Alternatively, adding the following products/activities to your daily routine can help alleviate the dark circles:

  • Tea bags. You can place tea bags over your eyes. The caffeine in the tea will constrict the blood vessels.
  • Eye creams. Daily application of eye creams that contain caffeine, skin lighteners, retinol, and antioxidants can help.
  • Moisturize. Moisturizers are a must for everyone. If you have dark circles, select one with soothing ingredients like hyaluronic acid, aloe, or cucumber.
  • Facial massage. Messing your face daily facial will increase blood flow and improve circulation.
  • Makeup. While makeup won't fix the root cause, concealer can cover the dark circles.

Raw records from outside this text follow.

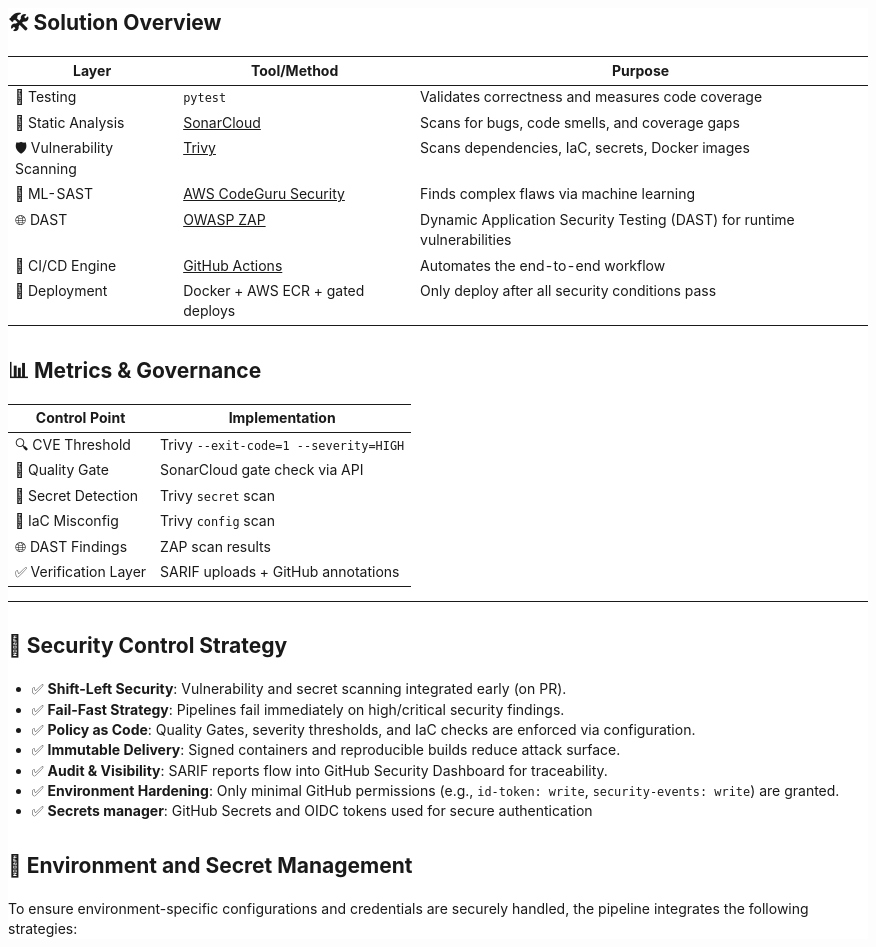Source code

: 
## 🛠️ Solution Overview

| Layer                    | Tool/Method                        | Purpose                                           |
|--------------------------|------------------------------------|---------------------------------------------------|
| 🧪 Testing                | `pytest`                          | Validates correctness and measures code coverage  |
| 🧠 Static Analysis        | [SonarCloud](./SONAR.md)           | Scans for bugs, code smells, and coverage gaps    |
| 🛡️ Vulnerability Scanning| [Trivy](./TRIVY.md)                | Scans dependencies, IaC, secrets, Docker images   |
| 🤖 ML-SAST                | [AWS CodeGuru Security](./AWSCODEGURU.md) | Finds complex flaws via machine learning     |
| 🌐 DAST                   | [OWASP ZAP](./ZAP.md)              | Dynamic Application Security Testing (DAST) for runtime vulnerabilities |
| 🔄 CI/CD Engine           | [GitHub Actions](./GITHUB_ACTIONS.md) | Automates the end-to-end workflow              |
| 🚀 Deployment             | Docker + AWS ECR + gated deploys   | Only deploy after all security conditions pass   |

## 📊 Metrics & Governance

| Control Point         | Implementation                        |
|------------------------|----------------------------------------|
| 🔍 CVE Threshold       | Trivy `--exit-code=1 --severity=HIGH`  |
| 🚫 Quality Gate        | SonarCloud gate check via API          |
| 🔐 Secret Detection    | Trivy `secret` scan                    |
| 📁 IaC Misconfig       | Trivy `config` scan                    |
| 🌐 DAST Findings       | ZAP scan results                       |
| ✅ Verification Layer  | SARIF uploads + GitHub annotations     |

---

## 🔐 Security Control Strategy

- ✅ **Shift-Left Security**: Vulnerability and secret scanning integrated early (on PR).
- ✅ **Fail-Fast Strategy**: Pipelines fail immediately on high/critical security findings.
- ✅ **Policy as Code**: Quality Gates, severity thresholds, and IaC checks are enforced via configuration.
- ✅ **Immutable Delivery**: Signed containers and reproducible builds reduce attack surface.
- ✅ **Audit & Visibility**: SARIF reports flow into GitHub Security Dashboard for traceability.
- ✅ **Environment Hardening**: Only minimal GitHub permissions (e.g., `id-token: write`, `security-events: write`) are granted.
- ✅ **Secrets manager**: GitHub Secrets and OIDC tokens used for secure authentication

## 🔐 Environment and Secret Management

To ensure environment-specific configurations and credentials are securely handled, the pipeline integrates the following strategies:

Professional treatments for dark circles

If at-home treatments are not working, it is best to see your dermatologist for professional treatments, which include:

  • Prescription creams. Creams containing hydroquinone, azelaic acid, or retinoids can remove pigment. Retinoids can also increase collagen production to thicken the skin.
  • Medical-grade skin care products. Products with skin lighteners, such as hydroquinone, kojic acid, licorice, retinoids, glycolic acid, and vitamin C can help remove the pigment.
  • Chemical peels. Chemical peels can help remove the dark skin in the area. Injectable fillers can plump the thin skin in the area, which makes the underlying blood vessels less apparent.
  • Lasers. Laser therapy can rebuild collagen and remove blood vessels and pigment, which will help improve the appearance of the skin in this area.
  • Microneedling. Microneedling with PRP (platelet-rich plasma) or PRF (platelet-rich fibrin) can help rebuild the collagen in the area, making the skin thicker and the blood vessels less apparent. It can even remove pigment.
  • Surgery. If you have extra wrinkled skin that is dark, surgical blepharoplasty will remove the excess dark skin instantly.

Dark circles under the eyes, while not life-threatening, can ruin your self-confidence and impact your quality of life. If you develop them, see your doctor to determine the cause. Many causes are treatable and will lessen their appearance. If there are no treatable causes, your doctor can help you determine which treatment is best for you.